Problem description ->
Everything in the records below from the line containing "ECO/WKP(2010)44" through the line containing "structurally low profitability" is to be reproduced exactly, those two lines included; no picture is to be copied.

Data to process ->
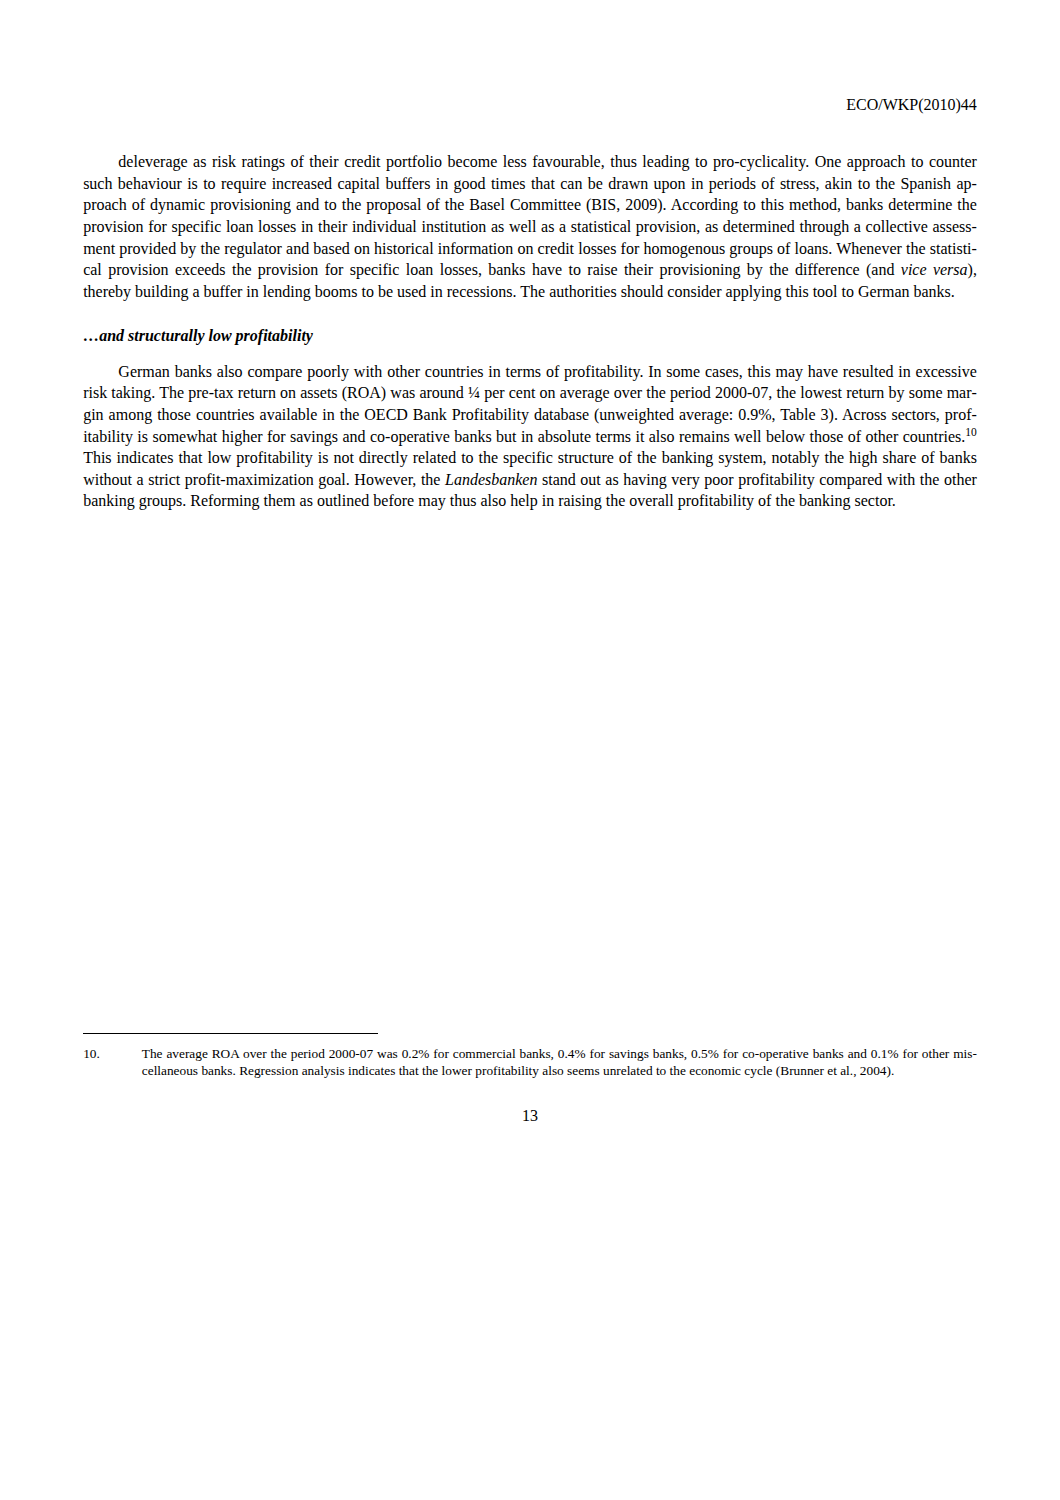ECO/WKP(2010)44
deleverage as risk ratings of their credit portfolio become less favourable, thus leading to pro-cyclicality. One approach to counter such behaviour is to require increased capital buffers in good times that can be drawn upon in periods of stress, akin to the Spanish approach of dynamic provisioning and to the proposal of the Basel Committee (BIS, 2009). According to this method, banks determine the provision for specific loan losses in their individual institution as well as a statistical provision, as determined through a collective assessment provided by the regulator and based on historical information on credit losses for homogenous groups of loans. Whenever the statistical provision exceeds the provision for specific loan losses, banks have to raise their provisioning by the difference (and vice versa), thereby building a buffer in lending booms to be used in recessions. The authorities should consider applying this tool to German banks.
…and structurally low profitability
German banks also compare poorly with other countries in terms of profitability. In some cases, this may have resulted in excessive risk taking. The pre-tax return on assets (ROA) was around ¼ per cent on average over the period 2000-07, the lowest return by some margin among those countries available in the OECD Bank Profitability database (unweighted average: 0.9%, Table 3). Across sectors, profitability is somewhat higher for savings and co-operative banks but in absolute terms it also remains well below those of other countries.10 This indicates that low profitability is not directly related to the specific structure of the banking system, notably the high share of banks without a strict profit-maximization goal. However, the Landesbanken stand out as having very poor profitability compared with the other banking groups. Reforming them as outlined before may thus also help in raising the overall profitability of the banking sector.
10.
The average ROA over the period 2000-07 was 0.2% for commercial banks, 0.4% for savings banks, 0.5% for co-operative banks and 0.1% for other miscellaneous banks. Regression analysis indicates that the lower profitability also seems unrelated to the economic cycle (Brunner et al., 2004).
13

...

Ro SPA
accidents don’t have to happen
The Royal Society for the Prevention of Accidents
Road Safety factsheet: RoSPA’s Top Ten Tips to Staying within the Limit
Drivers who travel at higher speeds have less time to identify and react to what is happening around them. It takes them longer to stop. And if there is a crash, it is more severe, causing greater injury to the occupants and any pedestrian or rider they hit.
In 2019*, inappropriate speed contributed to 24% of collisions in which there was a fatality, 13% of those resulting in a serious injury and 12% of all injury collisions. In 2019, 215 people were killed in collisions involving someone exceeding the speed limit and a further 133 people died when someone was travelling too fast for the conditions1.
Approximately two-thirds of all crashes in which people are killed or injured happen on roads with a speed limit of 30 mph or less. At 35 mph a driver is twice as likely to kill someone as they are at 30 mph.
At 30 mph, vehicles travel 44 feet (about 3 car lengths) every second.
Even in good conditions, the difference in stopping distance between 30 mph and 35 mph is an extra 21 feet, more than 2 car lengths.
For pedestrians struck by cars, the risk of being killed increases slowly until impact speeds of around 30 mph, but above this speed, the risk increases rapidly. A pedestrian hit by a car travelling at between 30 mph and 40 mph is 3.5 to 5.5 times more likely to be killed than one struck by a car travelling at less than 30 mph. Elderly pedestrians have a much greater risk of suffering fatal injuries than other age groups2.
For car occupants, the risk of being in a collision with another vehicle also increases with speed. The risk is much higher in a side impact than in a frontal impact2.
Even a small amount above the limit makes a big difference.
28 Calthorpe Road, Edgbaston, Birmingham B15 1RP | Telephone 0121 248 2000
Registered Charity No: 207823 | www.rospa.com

Worked solution ->
ECO/WKP(2010)44
deleverage as risk ratings of their credit portfolio become less favourable, thus leading to pro-cyclicality. One approach to counter such behaviour is to require increased capital buffers in good times that can be drawn upon in periods of stress, akin to the Spanish approach of dynamic provisioning and to the proposal of the Basel Committee (BIS, 2009). According to this method, banks determine the provision for specific loan losses in their individual institution as well as a statistical provision, as determined through a collective assessment provided by the regulator and based on historical information on credit losses for homogenous groups of loans. Whenever the statistical provision exceeds the provision for specific loan losses, banks have to raise their provisioning by the difference (and vice versa), thereby building a buffer in lending booms to be used in recessions. The authorities should consider applying this tool to German banks.
…and structurally low profitability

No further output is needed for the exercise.